Resurgence of the Payvider
// By Lindsay R. Resnick //
A consumer-centric swimlane unites payers and providers around shared objectives.
In a health sector bombarded with labels such as InsurTech, HlthTech, FemTech, and AgeTech, it’s no surprise that confusion and mis-categorization run rampant. And now there’s another category being promoted by consumer-centric health companies bringing a tightly integrated financial and clinical health care experience to consumers. They call themselves “Payviders.”
Payvider isn’t a new category, but by no means is it mainstream in the health ecosystem. Defining a category has strategic significance — not only for brand differentiation in a sea of sameness, but category definers and leaders usually experience faster growth and receive higher valuations than companies bringing only incremental innovation to market. But there’s a downside — failure to deliver has consequences.

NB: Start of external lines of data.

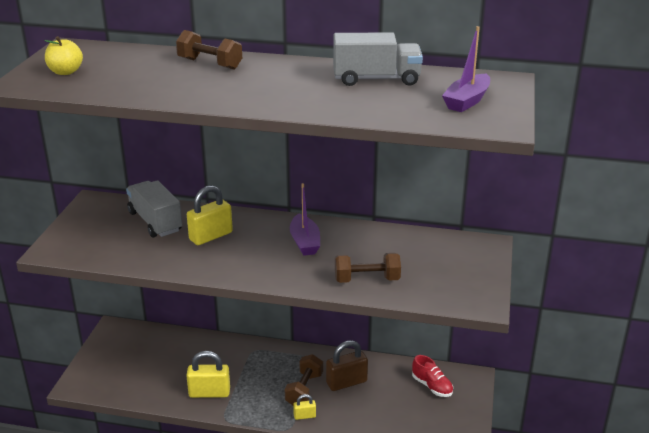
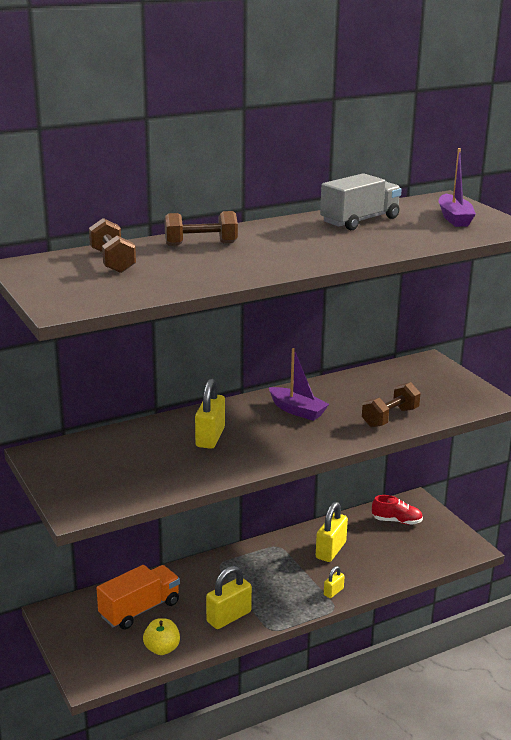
camera: 40 degrees left, 5 degrees down
yellow apple [44,36,83,75] -> yellow apple moved to [143,618,180,655]
grey truck [126,180,182,238] -> none
brown dumbbell [285,354,323,405] -> brown dumbbell moved to [89,218,136,273]
brown padlock [326,340,368,391] -> yellow padlock [316,502,348,562]
none -> orange truck [97,565,180,630]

Successfully defining a category typically involves either a breakthrough product or business model. The latter is the case for Payviders. Done right, it takes a mix of laser-focused strategic vision, consistent brand messaging, and cross-functional and cross-organizational buy-in. For a Payvider it means bringing together payer and provider “frenemies,” often bound only by the aftermath of contentious network participation contract negotiations.
Convergence, Control, and Collaboration
Whether a fully integrated consortium such as Kaiser Permanente or Geisinger Health System, an Accountable Care Organization, or a payer/provider joint venture, a Payvider isn’t necessarily born out of ownership. Nor does it come out of legislation or regulation, vertical or horizontal delineation, and certainly not from PR hype or arbitrary labeling.
For Payviders it’s about convergence. It’s about control. It’s about collaboration. Most important, it’s about a holistic approach to patient well-being — delivering better value through integrated care resulting in superior experiences, lower costs, and improved health outcomes.